Article of the Month: “The King’s Two Genders” by Cynthia Herrup

In November, the RSJ blog highlighted Ernst Kantorowicz’s magisterial The King’s Two Bodies. This month we feature one of the many excellent pieces of scholarship that build on Kantorowicz’s work.

Cynthia Herrup’s “The King’s Two Genders” was originally delivered at the North American Conference on British Studies in October 2005. It was later published in The Journal of British Studies 45 (July 2006): 493-510.

In her article, Herrup does not retread Kantorowicz’s work so much as use his concept of the dual monarchial body to explore other avenues. Herrup focuses her article on Tudor-Stuart England and argues “that it might also have been functional for rulers to inhabit an artificial body that was gendered neither exclusively male nor female, but both” (Herrup, 496).

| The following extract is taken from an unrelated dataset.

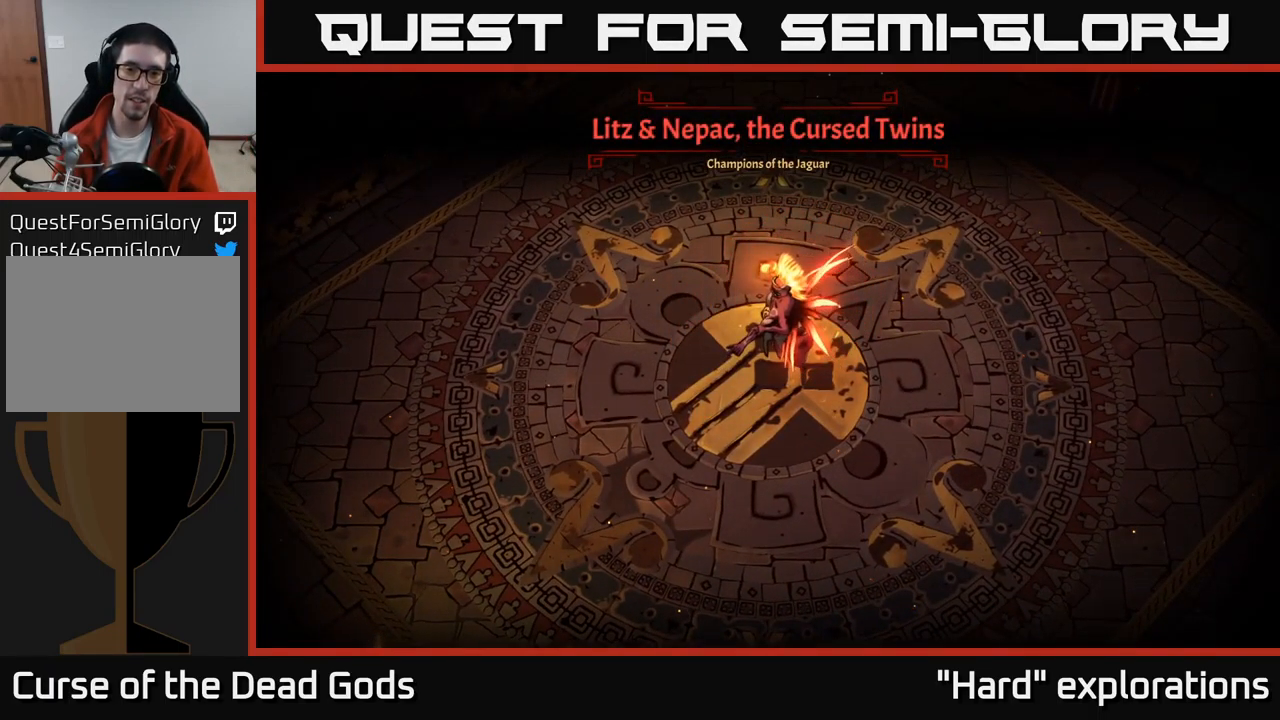
{"buttons": [], "left_stick": "right", "right_stick": "center", "events": [[67, "left_stick", "right"]]}
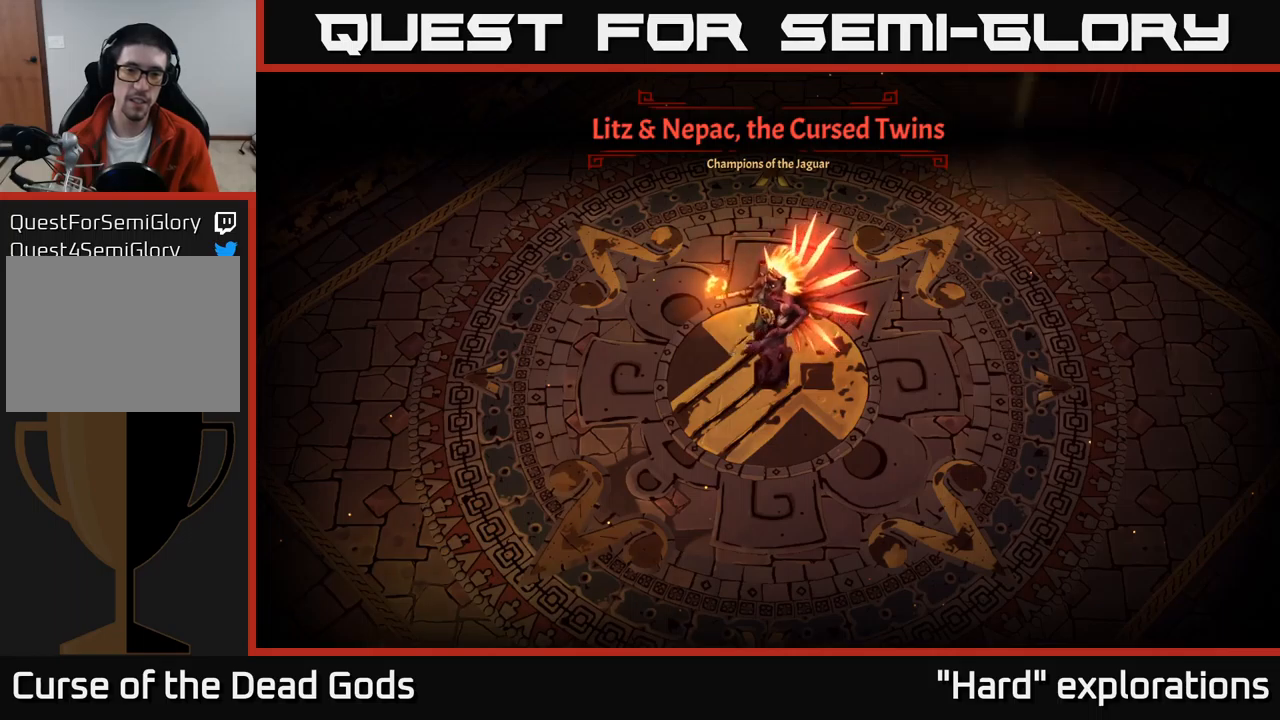
{"buttons": [], "left_stick": "right", "right_stick": "center", "events": [[150, "left_stick", "down-right"], [300, "left_stick", "right"]]}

To support this argument, Herrup develops four main points. First, she discusses language: The terms king and prince were used for male and female monarchs. She then turns to the concept of tyranny and its associations with femininity. The tyrant allowed womanly characteristics to predominate and lacked much-needed masculine self-control. Third, the existence of multiple female monarchs and the excellent scholarship devoted to them has shown how successful women rulers embodied both masculine and feminine identities. But, Herrup contends, we must also look at how male kings had to embody both genders. Fourth, scholars must look at how monarchs exercised their right to pardon the guilty; rulers had to walk a fine line between overly-masculine harshness and overly-feminine pity. All rulers needed to exercise mercy, but they had to find balance so it did not undermine their authority or make them seem too effeminate.

Herrup ends her article with an acknowledgement that more detailed research needs to be done to better support her argument that early-modern English monarchs had two genders, but she has provided a fantastic starting place for scholars interested in further exploring gender and monarchy. Herrup’s concept of the monarch, male or female, needing to embody both male and female can be used in a variety of different chronological or geographical contexts. The king’s two genders is a fascinating, clearly-presented concept that encourages fruitful research in royal studies.

The RSJ Blog even had a chance to ask Cynthia (Professor Emerita of History and John R. Hubbard Chair in British History Emerita at the University of Southern California) a few questions about this article.

RSJ Blog: How did you come up with the idea of the king’s two genders? What were you working on that inspired you to develop this concept?

Cynthia: As I was researching material for a project on pardons, I discovered that political commentators were quicker to see pardoning as a dangerous prerogative than as a reassuring safeguard, and the danger was presented as gendered. One official even praised Elizabeth I’s attitude as manly and James I’s as effeminate. That got me thinking about why pardoning was a threat, why monarchs were advised to hold it so closely, and what these ideas meant for the definition of proper rule. The two genders was my result.

RSJ Blog: The concept of the king’s two genders seems to work well for medieval and early modern England, but your article suggests this balance might have become more difficult as the realm grew larger and more diverse. How so?

Cynthia: I think that personal monarchy itself gets increasingly problematic as government becomes more diverse geographically and culturally. Moreover, as real power shifts to a prime minister and ideological political parties, the monarch becomes less important and as that happens, their personal qualities and style become less relevant. So distance and impersonal government change what people expect from their ruler and at the same time they change the ruler’s ability to hinder or help subjects individually. Monarchs remain powerful officials but are less often expected to shape government in their own image.

RSJ Blog: Any early-modern English monarchs that you think were especially unsuccessful at balancing the king’s two genders?

Cynthia: Charles I is an easy target for ‘unsuccessful’ but he does seem to have been exceptionally tone deaf. He seems never to have understood that success in monarchy means being both reliable and adaptable.

 

RSJ Blog: Thank you for speaking with us!

Full citation:

Herrup, Cynthia. “The King’s Two Genders.” Journal of British Studies 45 (July 2006): 493-510.